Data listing
┄┄┄┄┄┄┄┄┄┄

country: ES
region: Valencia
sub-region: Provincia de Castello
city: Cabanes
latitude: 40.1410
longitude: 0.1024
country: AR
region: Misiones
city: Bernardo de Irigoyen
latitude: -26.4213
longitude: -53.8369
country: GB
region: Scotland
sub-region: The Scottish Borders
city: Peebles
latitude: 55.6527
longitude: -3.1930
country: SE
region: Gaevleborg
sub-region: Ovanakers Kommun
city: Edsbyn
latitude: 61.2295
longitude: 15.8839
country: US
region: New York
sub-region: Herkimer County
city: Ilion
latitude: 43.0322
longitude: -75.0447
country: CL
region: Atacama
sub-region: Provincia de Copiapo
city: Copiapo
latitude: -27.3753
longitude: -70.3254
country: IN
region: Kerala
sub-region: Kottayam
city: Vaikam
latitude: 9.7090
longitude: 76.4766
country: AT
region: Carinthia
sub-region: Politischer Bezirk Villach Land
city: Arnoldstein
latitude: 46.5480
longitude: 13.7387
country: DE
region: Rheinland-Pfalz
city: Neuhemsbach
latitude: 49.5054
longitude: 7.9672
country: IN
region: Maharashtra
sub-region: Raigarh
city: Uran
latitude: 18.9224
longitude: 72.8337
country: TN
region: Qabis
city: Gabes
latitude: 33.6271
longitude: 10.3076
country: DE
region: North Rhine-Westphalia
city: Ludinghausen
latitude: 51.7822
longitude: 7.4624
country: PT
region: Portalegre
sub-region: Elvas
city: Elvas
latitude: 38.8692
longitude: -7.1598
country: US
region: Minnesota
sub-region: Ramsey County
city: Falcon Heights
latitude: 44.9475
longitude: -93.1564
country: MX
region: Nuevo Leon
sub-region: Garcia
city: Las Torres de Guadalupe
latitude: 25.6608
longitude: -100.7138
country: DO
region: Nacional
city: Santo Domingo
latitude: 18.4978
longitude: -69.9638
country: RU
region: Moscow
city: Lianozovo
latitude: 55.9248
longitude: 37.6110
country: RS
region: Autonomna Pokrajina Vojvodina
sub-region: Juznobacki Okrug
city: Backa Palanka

┄┄┄┄┄┄┄┄┄┄

Directions - Retype the lines above exactly, character for character.

Task answer -
country: ES
region: Valencia
sub-region: Provincia de Castello
city: Cabanes
latitude: 40.1410
longitude: 0.1024
country: AR
region: Misiones
city: Bernardo de Irigoyen
latitude: -26.4213
longitude: -53.8369
country: GB
region: Scotland
sub-region: The Scottish Borders
city: Peebles
latitude: 55.6527
longitude: -3.1930
country: SE
region: Gaevleborg
sub-region: Ovanakers Kommun
city: Edsbyn
latitude: 61.2295
longitude: 15.8839
country: US
region: New York
sub-region: Herkimer County
city: Ilion
latitude: 43.0322
longitude: -75.0447
country: CL
region: Atacama
sub-region: Provincia de Copiapo
city: Copiapo
latitude: -27.3753
longitude: -70.3254
country: IN
region: Kerala
sub-region: Kottayam
city: Vaikam
latitude: 9.7090
longitude: 76.4766
country: AT
region: Carinthia
sub-region: Politischer Bezirk Villach Land
city: Arnoldstein
latitude: 46.5480
longitude: 13.7387
country: DE
region: Rheinland-Pfalz
city: Neuhemsbach
latitude: 49.5054
longitude: 7.9672
country: IN
region: Maharashtra
sub-region: Raigarh
city: Uran
latitude: 18.9224
longitude: 72.8337
country: TN
region: Qabis
city: Gabes
latitude: 33.6271
longitude: 10.3076
country: DE
region: North Rhine-Westphalia
city: Ludinghausen
latitude: 51.7822
longitude: 7.4624
country: PT
region: Portalegre
sub-region: Elvas
city: Elvas
latitude: 38.8692
longitude: -7.1598
country: US
region: Minnesota
sub-region: Ramsey County
city: Falcon Heights
latitude: 44.9475
longitude: -93.1564
country: MX
region: Nuevo Leon
sub-region: Garcia
city: Las Torres de Guadalupe
latitude: 25.6608
longitude: -100.7138
country: DO
region: Nacional
city: Santo Domingo
latitude: 18.4978
longitude: -69.9638
country: RU
region: Moscow
city: Lianozovo
latitude: 55.9248
longitude: 37.6110
country: RS
region: Autonomna Pokrajina Vojvodina
sub-region: Juznobacki Okrug
city: Backa Palanka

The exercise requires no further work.